Auf dem Areal sind rund 3200 Quadratmeter Photovoltaikmodule verbaut. Sollte es zum Beispiel während der Ferien im Sommer zu einer derart hohen Überproduktion kommen, dass nicht der ganze Strom ins Netz eingespeist werden kann, lässt sich die Produktion drosseln.

E-Mobilität als fester Bestandteil

Ein Energiemanagement von EWZ soll die Produktion und die Verbräuche optimal steuern, sodass möglichst bedarfsgerecht produziert werden kann. Um Strom zu speichern, eignen sich auch Elektroautos. Auf dem Areal stehen anfänglich fünf halböffentliche Ladestationen zur Verfügung. Bei Bedarf können weitere fünf Stationen in der zweiten Etappe dazu gebaut werden.

Auch haben die Wohnungseigentümerinnen und -eigentümer die Möglichkeit, ihren privaten Parkplatz mit einer Ladestation von EWZ ausrüsten zu lassen.
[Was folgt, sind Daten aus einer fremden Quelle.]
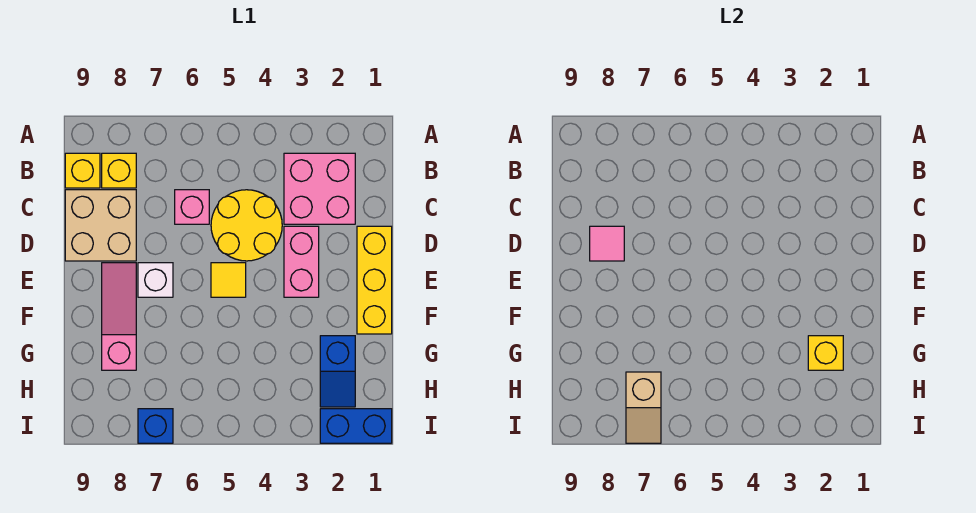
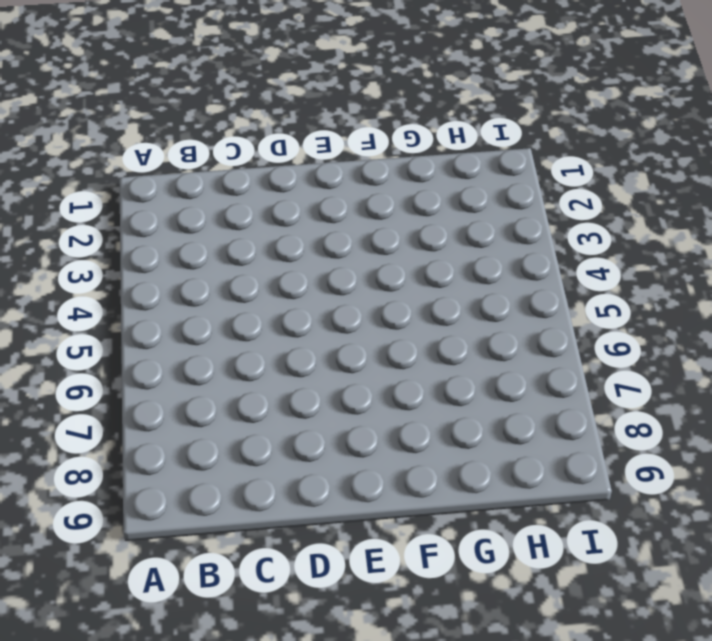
none -> pink brick B2:C3 level 1
none -> yellow brick B8 level 1
none -> yellow brick B9 level 1

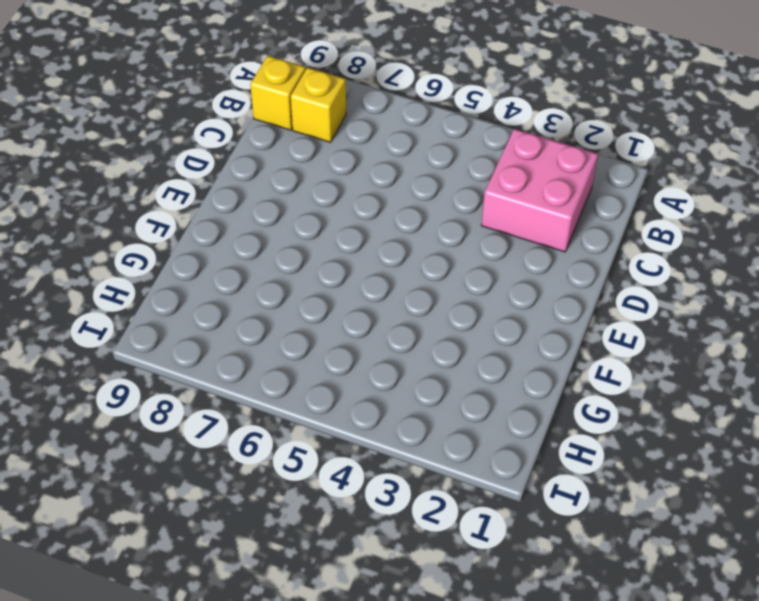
none -> yellow round brick C4:D5 level 1
none -> pink brick C6 level 1
none -> tan brick C8:D9 level 1

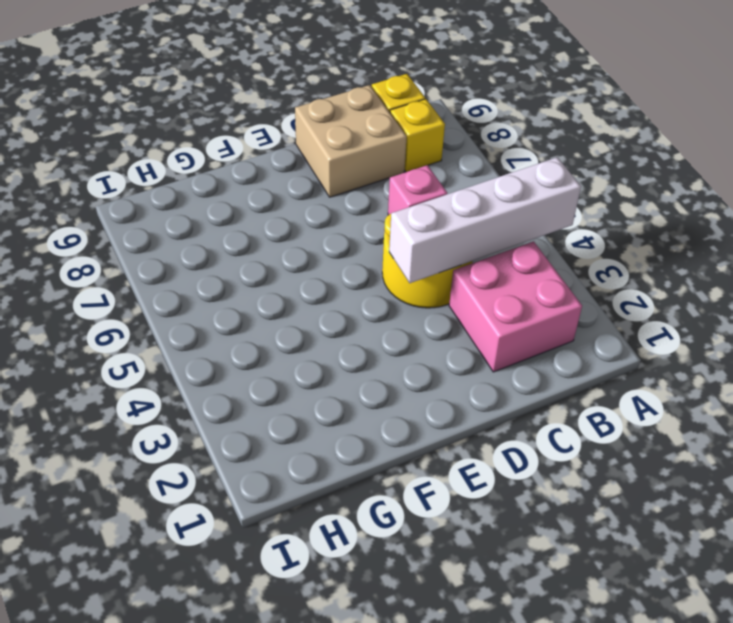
white brick A4:D4 level 2 -> none
none -> yellow brick D1:F1 level 1
none -> pink brick D3:E3 level 1
none -> yellow tile E5 level 1

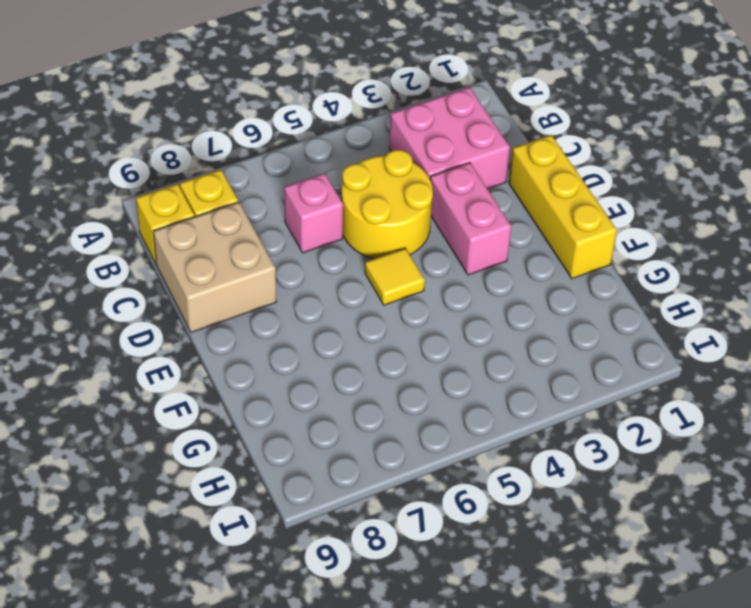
none -> white brick E7 level 1
none -> pink slope E8:G8 level 1 top G
none -> blue slope G2:H2 level 1 top G

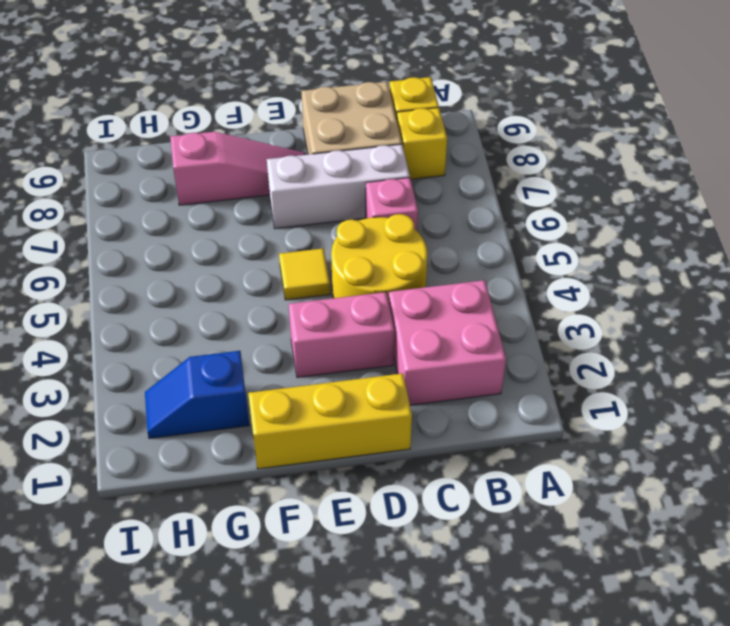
white brick C7:E7 level 1 -> white brick E7 level 1
none -> blue brick I1:I2 level 1
none -> blue brick I7 level 1
none -> pink tile D8 level 2

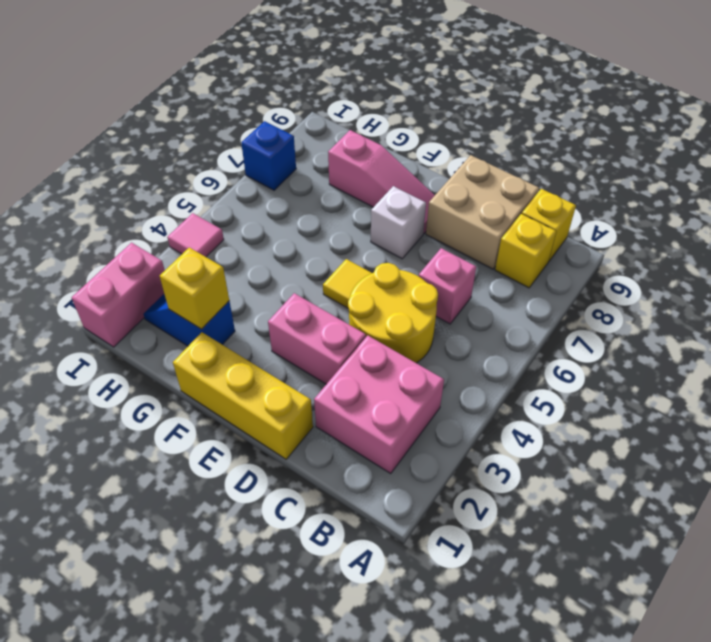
pink brick I1:I2 level 1 -> blue brick I1:I2 level 1
pink tile I4 level 1 -> pink tile D8 level 2
none -> tan slope H7:I7 level 2 top H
Die Abrechnung des bezogenen Stromes erfolgt ­mittels kontaktloser Chipkarten direkt über die Stromrechnung der Haushalte. Um die Energieversorgung optimal dimensionieren zu können, sind die Planer davon ausgegangen, dass nachts jeweils 70 Fahrzeuge für eine tägliche Reichweite von 40 Kilometer geladen werden müssen.

Premiere für Multimedien-­Nebenkostenabrechnung

Damit möglichst viel des selbst produzierten Stroms für die Eigenbedarfsdeckung ­verwendet werden kann, wird EWZ für die 169 Eigentümer einen Zusammenschluss zum Eigenverbrauch ZEV gründen. EWZ übernimmt dabei die Verwaltung des ZEV, kauft falls nötig zusätzlichen erneuerbaren Strom ein oder verkauft den eigenen ­Solarstrom bei Überproduktion. Das Unternehmen sorgt überdies auf dem gesamten Areal für ein optimales Energiemanagement mit dem Ziel der Eigenverbrauchsopti­mierung.

Im Fischermätteli hat zudem das von EWZ neu aufgebaute ZEV-Abrechnungs­system seine Premiere. Die 169 ZEV-Teilnehmer erhalten monatlich eine individuelle Abrechnung sämtlicher Nebenkosten. Darin sind nebst dem Strom für die Wohnung auch jener für die E-Auto-Ladestation und für die allgemeinen Räume sowie die Wärme für Heizung und Warmwasser enthalten.

Daneben wird auch der Wasser­verbrauch individuell abgerechnet. Rund 800 Zähler sind zur Erfassung der Verbräuche auf dem Areal installiert. Die Kunden ­erhalten monatlich eine verbrauchsab­hängige, übersichtliche Rechnung für sämtliche messbare Medien, wodurch sich die Abrechnungsaufwände für die Ver­waltung deutlich minimieren.

Die Daten ­werden für die Eigentümer zudem auf einer Online-Plattform visualisiert und dienen gleichzeitig als Basis für betriebliche ­Optimierungen. Mittels regelmässiger Reportings soll ein optimaler Betrieb mit einer hohen Energieeffizienz und maximaler Wirtschaftlichkeit erreicht werden.